Bulk Storage Systems¶
Why External Bulk Storage?¶
DataJoint supports the storage of large data objects associated with relational records externally from the MySQL Database itself. This is significant and useful for a number of reasons.
Cost¶
One of these is that the high-performance storage commonly used in database systems is more expensive than that used in more typical commodity storage, and so storing the smaller identifying information typically used in queries on fast, relational database storage and storing the larger bulk data used for analysis or processing on lower cost commodity storage can allow for large savings in storage expense.
Flexibility¶
Storing bulk data separately also facilitates more flexibility in usage, since the bulk data can managed using separate maintenance processes than that in the relational storage.
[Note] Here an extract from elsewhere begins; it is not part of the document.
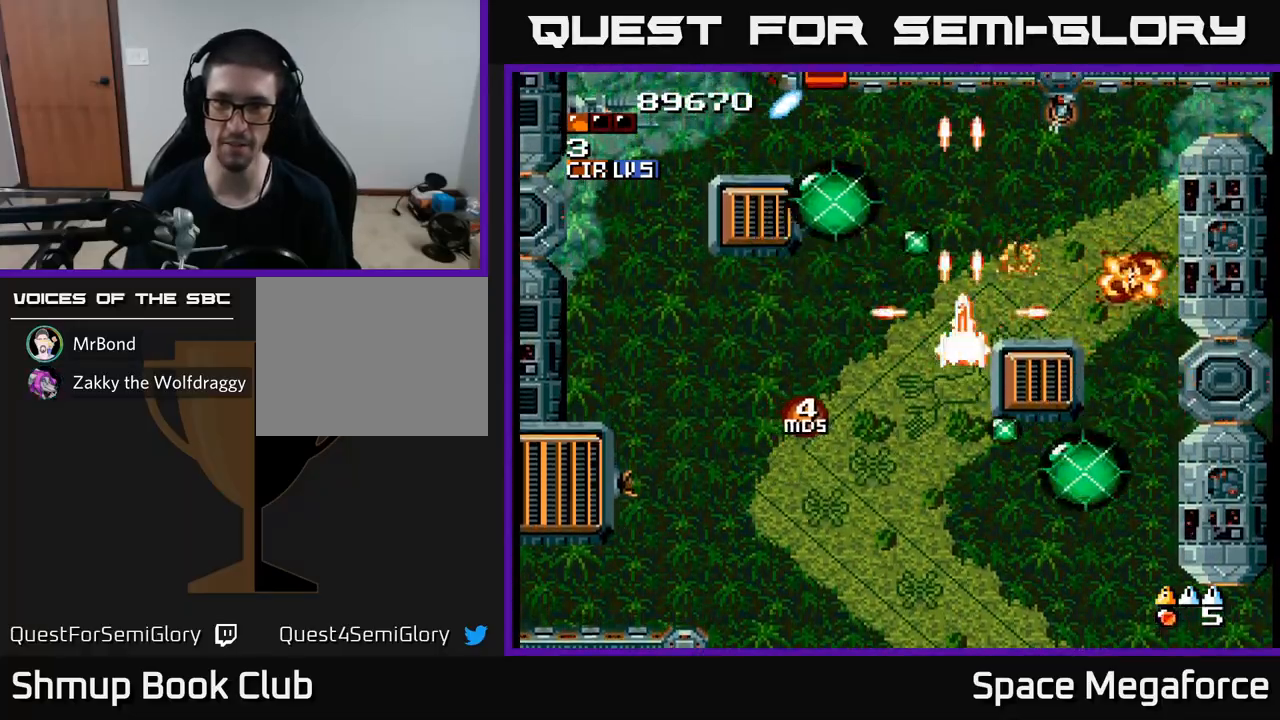
{"buttons": ["X"], "events": [[200, "DPAD_RIGHT", "down"], [283, "DPAD_DOWN", "down"], [333, "DPAD_DOWN", "up"], [333, "DPAD_RIGHT", "up"]]}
For example, larger relational databases may require many hours to be restored in the event of system failures. If the relational portion of the data is stored separately, with the larger bulk data stored on another storage system, this downtime can be reduced to a matter of minutes. Similarly, due to the lower cost of bulk commodity storage, more emphasis can be put into redundancy of this data and backups to help protect the non-relational data.
Performance¶
Storing the non-relational bulk data separately can have system performance impacts by removing data transfer, disk I/O, and memory load from the database server and shifting these to the bulk storage system. Additionally, DataJoint supports caching of bulk data records which can allow for faster processing of records which already have been retrieved in previous queries.
Data Sharing¶
DataJoint provides pluggable support for different external bulk storage backends, which can provide benefits for data sharing by publishing bulk data to S3-Protocol compatible data shares both in the cloud and on locally managed systems and other common tools for data sharing, such as Globus, etc.
Bulk Storage Scenarios¶
Typical bulk storage considerations relate to the cost of the storage backend per unit of storage, the amount of data which will be stored, the desired focus of the shared data (system performance, data flexibility, data sharing), and data access. Some common scenarios are given in the following table:
Scenario | Storage Solution | System Requirements | Notes |
---|---|---|---|
Local Object Cache | Local External Storage | Local Hard Drive | Used to Speed Access to other Storage |
LAN Object Cache | Network External Storage | Local Network Share | Used to Speed Access to other storage, reduce Cloud/Network Costs/Overhead |
Local Object Store | Local/Network External Storage | Local/Network Storage | Used to store objects externally from the database |
Local S3-Compatible Store | Local S3-Compatible Server | Network S3-Server | Used to host S3-Compatible services locally (e.g. minio) for internal use or to lower cloud costs |
Cloud S3-Compatible Storage | Cloud Provider | Internet Connectivity | Used to reduce/remove requirement for external storage management, data sharing |
Globus Storage | Globus Endpoint | Local/Local Network Storage, Internet Connectivity | Used for institutional data transfer or publishing. |
Bulk Storage Considerations¶
Although external bulk storage provides a variety of advantages for storage cost and data sharing, it also uses slightly different data input/retrieval semantics and as such has different performance characteristics.
Performance Characteristics¶
In the direct database connection scenario, entire result sets are either added or retrieved from the database in a single stream action. In the case of external storage, individual record components are retrieved in a set of sequential actions per record, each one subject to the network round trip to the given storage medium. As such, tables using many small records may be ill suited to external storage usage in the absence of a caching mechanism. While some of these impacts may be addressed by code changes in a future release of DataJoint, to some extent, the impact is directly related from needing to coordinate the activities of the database data stream with the external storage system, and so cannot be avoided.
Network Traffic¶
Some of the external storage solutions mentioned above incur cost both at a data volume and transfer bandwidth level. The number of users querying the database, data access, and use of caches should be considered in these cases to reduce this cost if applicable.
Data Coherency¶
When storing all data directly in the relational data store, it is relatively easy to ensure that all data in the database is consistent in the event of system issues such as crash recoveries, since MySQL’s relational storage engine manages this for you. When using external storage however, it is important to ensure that any data recoveries of the database system are paired with a matching point-in-time of the external storage system. While DataJoint does use hashing to help facilitate a guarantee that external files are uniquely named throughout their lifecycle, the pairing of a given relational dataset against a given filesystem state is loosely coupled, and so an incorrect pairing could result in processing failures or other issues.